196.6/1576: Telegram

The Secretary of State to the Ambassador in the Soviet Union (Standley)

779. Department’s 692, August 14, 1943, 8 p.m. The Navy Department has communicated with the Department with regard to the payment of gratuities to members of Naval gun crews serving on merchant ships. Presumably no such payments have been made since your telegram 881, October 13, 1942, 3 p.m.,32 and Navy has been so informed.

The Department desires to emphasize that its acceptance of the Soviet proposal to furnish rubles does not apply to Naval personnel.
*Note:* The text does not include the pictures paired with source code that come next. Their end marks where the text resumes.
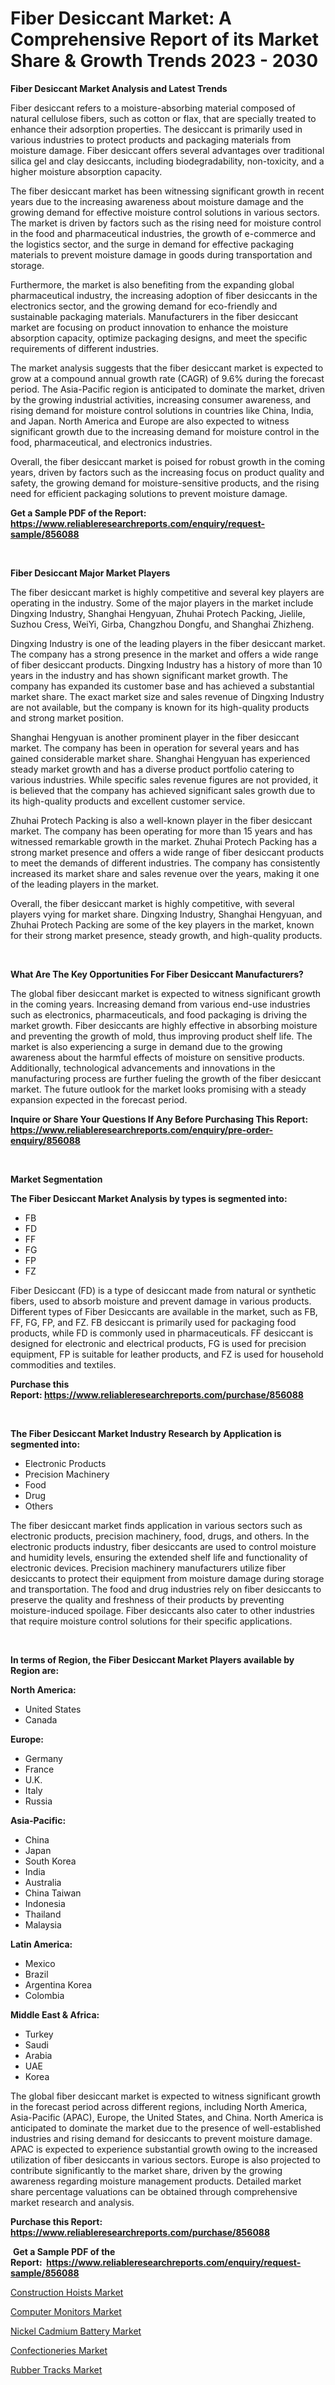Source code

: <p><h1>Fiber Desiccant Market: A Comprehensive Report of its Market Share & Growth Trends 2023 - 2030</h1></p><p><strong>Fiber Desiccant Market Analysis and Latest Trends</strong></p>
<p><p>Fiber desiccant refers to a moisture-absorbing material composed of natural cellulose fibers, such as cotton or flax, that are specially treated to enhance their adsorption properties. The desiccant is primarily used in various industries to protect products and packaging materials from moisture damage. Fiber desiccant offers several advantages over traditional silica gel and clay desiccants, including biodegradability, non-toxicity, and a higher moisture absorption capacity.</p><p>The fiber desiccant market has been witnessing significant growth in recent years due to the increasing awareness about moisture damage and the growing demand for effective moisture control solutions in various sectors. The market is driven by factors such as the rising need for moisture control in the food and pharmaceutical industries, the growth of e-commerce and the logistics sector, and the surge in demand for effective packaging materials to prevent moisture damage in goods during transportation and storage.</p><p>Furthermore, the market is also benefiting from the expanding global pharmaceutical industry, the increasing adoption of fiber desiccants in the electronics sector, and the growing demand for eco-friendly and sustainable packaging materials. Manufacturers in the fiber desiccant market are focusing on product innovation to enhance the moisture absorption capacity, optimize packaging designs, and meet the specific requirements of different industries.</p><p>The market analysis suggests that the fiber desiccant market is expected to grow at a compound annual growth rate (CAGR) of 9.6% during the forecast period. The Asia-Pacific region is anticipated to dominate the market, driven by the growing industrial activities, increasing consumer awareness, and rising demand for moisture control solutions in countries like China, India, and Japan. North America and Europe are also expected to witness significant growth due to the increasing demand for moisture control in the food, pharmaceutical, and electronics industries.</p><p>Overall, the fiber desiccant market is poised for robust growth in the coming years, driven by factors such as the increasing focus on product quality and safety, the growing demand for moisture-sensitive products, and the rising need for efficient packaging solutions to prevent moisture damage.</p></p>
<p><strong>Get a Sample PDF of the Report:&nbsp; <a href="https://www.reliableresearchreports.com/enquiry/request-sample/856088">https://www.reliableresearchreports.com/enquiry/request-sample/856088</a></strong></p>
<p>&nbsp;</p>
<p><strong>Fiber Desiccant Major Market Players</strong></p>
<p><p>The fiber desiccant market is highly competitive and several key players are operating in the industry. Some of the major players in the market include Dingxing Industry, Shanghai Hengyuan, Zhuhai Protech Packing, Jielile, Suzhou Cress, WeiYi, Girba, Changzhou Dongfu, and Shanghai Zhizheng. </p><p>Dingxing Industry is one of the leading players in the fiber desiccant market. The company has a strong presence in the market and offers a wide range of fiber desiccant products. Dingxing Industry has a history of more than 10 years in the industry and has shown significant market growth. The company has expanded its customer base and has achieved a substantial market share. The exact market size and sales revenue of Dingxing Industry are not available, but the company is known for its high-quality products and strong market position.</p><p>Shanghai Hengyuan is another prominent player in the fiber desiccant market. The company has been in operation for several years and has gained considerable market share. Shanghai Hengyuan has experienced steady market growth and has a diverse product portfolio catering to various industries. While specific sales revenue figures are not provided, it is believed that the company has achieved significant sales growth due to its high-quality products and excellent customer service.</p><p>Zhuhai Protech Packing is also a well-known player in the fiber desiccant market. The company has been operating for more than 15 years and has witnessed remarkable growth in the market. Zhuhai Protech Packing has a strong market presence and offers a wide range of fiber desiccant products to meet the demands of different industries. The company has consistently increased its market share and sales revenue over the years, making it one of the leading players in the market.</p><p>Overall, the fiber desiccant market is highly competitive, with several players vying for market share. Dingxing Industry, Shanghai Hengyuan, and Zhuhai Protech Packing are some of the key players in the market, known for their strong market presence, steady growth, and high-quality products.</p></p>
<p>&nbsp;</p>
<p><strong>What Are The Key Opportunities For Fiber Desiccant Manufacturers?</strong></p>
<p><p>The global fiber desiccant market is expected to witness significant growth in the coming years. Increasing demand from various end-use industries such as electronics, pharmaceuticals, and food packaging is driving the market growth. Fiber desiccants are highly effective in absorbing moisture and preventing the growth of mold, thus improving product shelf life. The market is also experiencing a surge in demand due to the growing awareness about the harmful effects of moisture on sensitive products. Additionally, technological advancements and innovations in the manufacturing process are further fueling the growth of the fiber desiccant market. The future outlook for the market looks promising with a steady expansion expected in the forecast period.</p></p>
<p><strong>Inquire or Share Your Questions If Any Before Purchasing This Report: <a href="https://www.reliableresearchreports.com/enquiry/pre-order-enquiry/856088">https://www.reliableresearchreports.com/enquiry/pre-order-enquiry/856088</a></strong></p>
<p>&nbsp;</p>
<p><strong>Market Segmentation</strong></p>
<p><strong>The Fiber Desiccant Market Analysis by types is segmented into:</strong></p>
<p><ul><li>FB</li><li>FD</li><li>FF</li><li>FG</li><li>FP</li><li>FZ</li></ul></p>
<p><p>Fiber Desiccant (FD) is a type of desiccant made from natural or synthetic fibers, used to absorb moisture and prevent damage in various products. Different types of Fiber Desiccants are available in the market, such as FB, FF, FG, FP, and FZ. FB desiccant is primarily used for packaging food products, while FD is commonly used in pharmaceuticals. FF desiccant is designed for electronic and electrical products, FG is used for precision equipment, FP is suitable for leather products, and FZ is used for household commodities and textiles.</p></p>
<p><strong>Purchase this Report:&nbsp;<a href="https://www.reliableresearchreports.com/purchase/856088">https://www.reliableresearchreports.com/purchase/856088</a></strong></p>
<p>&nbsp;</p>
<p><strong>The Fiber Desiccant Market Industry Research by Application is segmented into:</strong></p>
<p><ul><li>Electronic Products</li><li>Precision Machinery</li><li>Food</li><li>Drug</li><li>Others</li></ul></p>
<p><p>The fiber desiccant market finds application in various sectors such as electronic products, precision machinery, food, drugs, and others. In the electronic products industry, fiber desiccants are used to control moisture and humidity levels, ensuring the extended shelf life and functionality of electronic devices. Precision machinery manufacturers utilize fiber desiccants to protect their equipment from moisture damage during storage and transportation. The food and drug industries rely on fiber desiccants to preserve the quality and freshness of their products by preventing moisture-induced spoilage. Fiber desiccants also cater to other industries that require moisture control solutions for their specific applications.</p></p>
<p>&nbsp;</p>
<p><strong>In terms of Region, the Fiber Desiccant Market Players available by Region are:</strong></p>
<p>
    <p> <strong> North America: </strong>
        <ul>
            <li>United States</li>
            <li>Canada</li>
        </ul>
        </p> 
    <p> <strong> Europe: </strong>
        <ul>
            <li>Germany</li>
            <li>France</li>
            <li>U.K.</li>
            <li>Italy</li>
            <li>Russia</li>
        </ul>
        </p> 
    <p> <strong> Asia-Pacific: </strong>
        <ul>
            <li>China</li>
            <li>Japan</li>
            <li>South Korea</li>
            <li>India</li>
            <li>Australia</li>
            <li>China Taiwan</li>
            <li>Indonesia</li>
            <li>Thailand</li>
            <li>Malaysia</li>
        </ul>
        </p> 
    <p> <strong> Latin America: </strong>
        <ul>
            <li>Mexico</li>
            <li>Brazil</li>
            <li>Argentina Korea</li>
            <li>Colombia</li>
        </ul>
        </p> 
    <p> <strong> Middle East & Africa: </strong>
        <ul>
            <li>Turkey</li>
            <li>Saudi</li>
            <li>Arabia</li>
            <li>UAE</li>
            <li>Korea</li>
        </ul>
    </p>
    </p>
<p><p>The global fiber desiccant market is expected to witness significant growth in the forecast period across different regions, including North America, Asia-Pacific (APAC), Europe, the United States, and China. North America is anticipated to dominate the market due to the presence of well-established industries and rising demand for desiccants to prevent moisture damage. APAC is expected to experience substantial growth owing to the increased utilization of fiber desiccants in various sectors. Europe is also projected to contribute significantly to the market share, driven by the growing awareness regarding moisture management products. Detailed market share percentage valuations can be obtained through comprehensive market research and analysis.</p></p>
<p><strong>Purchase this Report: <a href="https://www.reliableresearchreports.com/purchase/856088">https://www.reliableresearchreports.com/purchase/856088</a></strong></p>
<p>&nbsp;<strong>Get a Sample PDF of the Report:&nbsp;&nbsp;<a href="https://www.reliableresearchreports.com/enquiry/request-sample/856088">https://www.reliableresearchreports.com/enquiry/request-sample/856088</a></strong></p>
<p><strong></strong></p>
<p><p><a href="https://medium.com/@catherinemartinez15/construction-hoists-market-insight-market-trends-growth-forecasted-from-2023-to-2030-97854fb13b9e">Construction Hoists Market</a></p><p><a href="https://medium.com/@jasonmartin866/computer-monitors-market-competitive-analysis-market-trends-and-forecast-to-2030-513513daf755">Computer Monitors Market</a></p><p><a href="https://github.com/Chiragrp26/Market-Research-Report-List-1/blob/main/nickel-cadmium-battery-market.md">Nickel Cadmium Battery Market</a></p><p><a href="https://medium.com/@sainreportprime/confectioneries-market-furnishes-information-on-market-share-market-trends-and-market-growth-010a72e5c6bf">Confectioneries Market</a></p><p><a href="https://github.com/AKSHATREPORTPRIME/Market-Research-Report-List-1/blob/main/rubber-tracks-market.md">Rubber Tracks Market</a></p></p>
The Department would appreciate any information available as to when the practice of paying gratuities actually ceased and the extent to which members of the Naval gun crews may have received gratuities. The Navy Department contemplates requesting the return of any money received by the gun crews. The Department would appreciate an expression of your views with reference to the possible return of this money to the Soviet authorities.33

The Navy Department points out the acceptance of gratuities by members of the Naval service is contrary to Article I, Section 9, Clause 8, of the Constitution, and states further that members of the Naval service engaged in the convoying of cargo to Murmansk and Archangel have ample reward in the knowledge that their service is of assistance to the Russian armed forces.

Hull
  1. Foreign Relations, 1942, vol. iii, p. 654.
  2. See telegram No. 1250, September 2, noon, from the Ambassador in the Soviet Union, p. 689.